- Work task
Can you reproduce the data verbatim, everything from the very first line down to and including the line that contains "Plainte 17-48: T. Ramadan c. RTBF (JT)"?

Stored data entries
========================
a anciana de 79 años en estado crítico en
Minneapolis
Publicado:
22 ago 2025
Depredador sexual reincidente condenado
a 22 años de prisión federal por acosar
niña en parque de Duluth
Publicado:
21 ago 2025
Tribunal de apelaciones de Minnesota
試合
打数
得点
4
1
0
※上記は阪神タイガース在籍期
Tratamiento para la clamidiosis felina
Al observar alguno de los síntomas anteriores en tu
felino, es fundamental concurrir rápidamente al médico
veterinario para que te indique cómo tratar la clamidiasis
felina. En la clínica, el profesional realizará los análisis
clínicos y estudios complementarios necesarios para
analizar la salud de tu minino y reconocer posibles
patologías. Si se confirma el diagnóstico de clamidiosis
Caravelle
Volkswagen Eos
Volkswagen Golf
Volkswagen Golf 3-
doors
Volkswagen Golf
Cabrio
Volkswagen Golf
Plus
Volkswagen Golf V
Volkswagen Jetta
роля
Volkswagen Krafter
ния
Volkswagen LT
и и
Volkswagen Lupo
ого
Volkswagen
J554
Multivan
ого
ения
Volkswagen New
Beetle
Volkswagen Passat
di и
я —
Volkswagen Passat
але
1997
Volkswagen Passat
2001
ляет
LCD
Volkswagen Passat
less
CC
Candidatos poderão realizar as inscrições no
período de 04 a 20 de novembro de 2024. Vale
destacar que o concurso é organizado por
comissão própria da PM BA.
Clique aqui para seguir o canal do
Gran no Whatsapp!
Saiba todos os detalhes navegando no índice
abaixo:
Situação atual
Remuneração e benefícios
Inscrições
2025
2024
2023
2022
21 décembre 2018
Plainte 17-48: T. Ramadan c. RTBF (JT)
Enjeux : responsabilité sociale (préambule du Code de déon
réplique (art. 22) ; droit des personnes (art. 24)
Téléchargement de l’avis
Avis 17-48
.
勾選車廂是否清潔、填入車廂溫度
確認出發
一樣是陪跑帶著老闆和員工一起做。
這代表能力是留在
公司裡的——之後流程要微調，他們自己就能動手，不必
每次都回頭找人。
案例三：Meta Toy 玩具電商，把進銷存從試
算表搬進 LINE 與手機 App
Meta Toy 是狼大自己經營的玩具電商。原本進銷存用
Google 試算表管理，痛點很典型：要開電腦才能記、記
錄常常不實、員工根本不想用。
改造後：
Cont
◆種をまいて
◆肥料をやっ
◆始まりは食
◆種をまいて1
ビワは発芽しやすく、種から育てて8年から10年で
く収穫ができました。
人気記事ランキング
========================
- Task solution
a anciana de 79 años en estado crítico en
Minneapolis
Publicado:
22 ago 2025
Depredador sexual reincidente condenado
a 22 años de prisión federal por acosar
niña en parque de Duluth
Publicado:
21 ago 2025
Tribunal de apelaciones de Minnesota
試合
打数
得点
4
1
0
※上記は阪神タイガース在籍期
Tratamiento para la clamidiosis felina
Al observar alguno de los síntomas anteriores en tu
felino, es fundamental concurrir rápidamente al médico
veterinario para que te indique cómo tratar la clamidiasis
felina. En la clínica, el profesional realizará los análisis
clínicos y estudios complementarios necesarios para
analizar la salud de tu minino y reconocer posibles
patologías. Si se confirma el diagnóstico de clamidiosis
Caravelle
Volkswagen Eos
Volkswagen Golf
Volkswagen Golf 3-
doors
Volkswagen Golf
Cabrio
Volkswagen Golf
Plus
Volkswagen Golf V
Volkswagen Jetta
роля
Volkswagen Krafter
ния
Volkswagen LT
и и
Volkswagen Lupo
ого
Volkswagen
J554
Multivan
ого
ения
Volkswagen New
Beetle
Volkswagen Passat
di и
я —
Volkswagen Passat
але
1997
Volkswagen Passat
2001
ляет
LCD
Volkswagen Passat
less
CC
Candidatos poderão realizar as inscrições no
período de 04 a 20 de novembro de 2024. Vale
destacar que o concurso é organizado por
comissão própria da PM BA.
Clique aqui para seguir o canal do
Gran no Whatsapp!
Saiba todos os detalhes navegando no índice
abaixo:
Situação atual
Remuneração e benefícios
Inscrições
2025
2024
2023
2022
21 décembre 2018
Plainte 17-48: T. Ramadan c. RTBF (JT)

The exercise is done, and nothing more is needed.